Received 18 February 2011; Accepted 18 April 2011

Academic Editor: José L. Ríos

Copyright © 2012 Chieh-Shan Wu et al. This is an open access article distributed under the Creative Commons Attribution License, which permits unrestricted use, distribution, and reproduction in any medium, provided the original work is properly cited.

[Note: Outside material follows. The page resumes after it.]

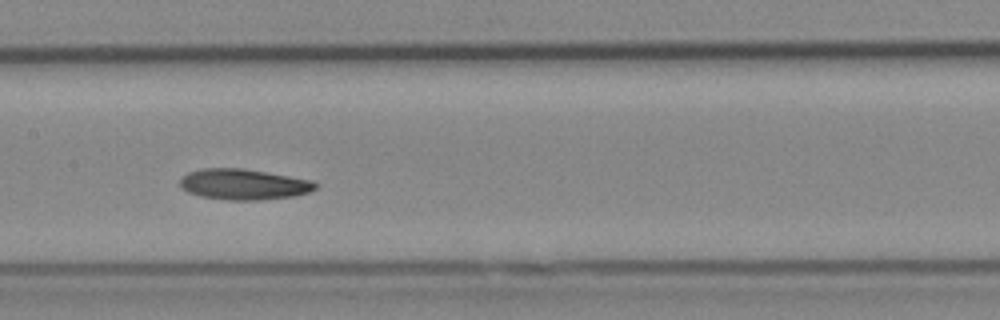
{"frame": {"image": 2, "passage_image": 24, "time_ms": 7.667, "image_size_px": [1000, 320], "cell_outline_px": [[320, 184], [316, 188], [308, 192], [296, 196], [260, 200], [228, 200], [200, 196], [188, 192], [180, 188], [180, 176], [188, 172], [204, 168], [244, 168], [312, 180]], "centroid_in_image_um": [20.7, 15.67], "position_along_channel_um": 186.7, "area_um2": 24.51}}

Terpinen-4-ol, a monoterpene component of the essential oils of several aromatic plants, exhibits antitumor effects. In this study, the antitumor effects of terpinen-4-ol and the cellular and molecular mechanisms responsible for it were evaluated and studied, respectively on human nonsmall cell lung cancer (NSCLC) cells. Our results indicated that terpinen-4-ol elicited a dose-dependent cytotoxic effect, as determined by MTT assay. Increased sub-G1 population and annexin-V binding, activation of caspases 9 and 3, cleavage of poly(ADPribose) polymerase (PARP), and a decrease of mitochondrial membrane potential (MMP) indicated involvement of the mitochondrial apoptotic pathway in terpinen-4-ol-treated A549 and CL1-0 cells. Elevation of the Bax/Bcl-2 ratio and a decrease in IAP family proteins XIAP and survivin were also observed following terpinen-4-ol treatment. Notably, terpinen-4-ol was able to increase p53 levels in A549 and CL1-0 cells. Diminution of p53 by RNA interference induced necrosis instead of apoptosis in A549 cells following terpinen-4-ol treatment, indicating that terpinen-4-ol-elicited apoptosis is p53-dependent. Moreover, intratumoral administration of terpinen-4-ol significantly suppressed the growth of s.c. A549 xenografts by inducing apoptosis, as confirmed by TUNEL assay. Collectively, these data provide insight into the molecular mechanisms underlying terpinen-4-ol-induced apoptosis in NSCLC cells, rendering this compound a potential anticancer drug for NSCLC.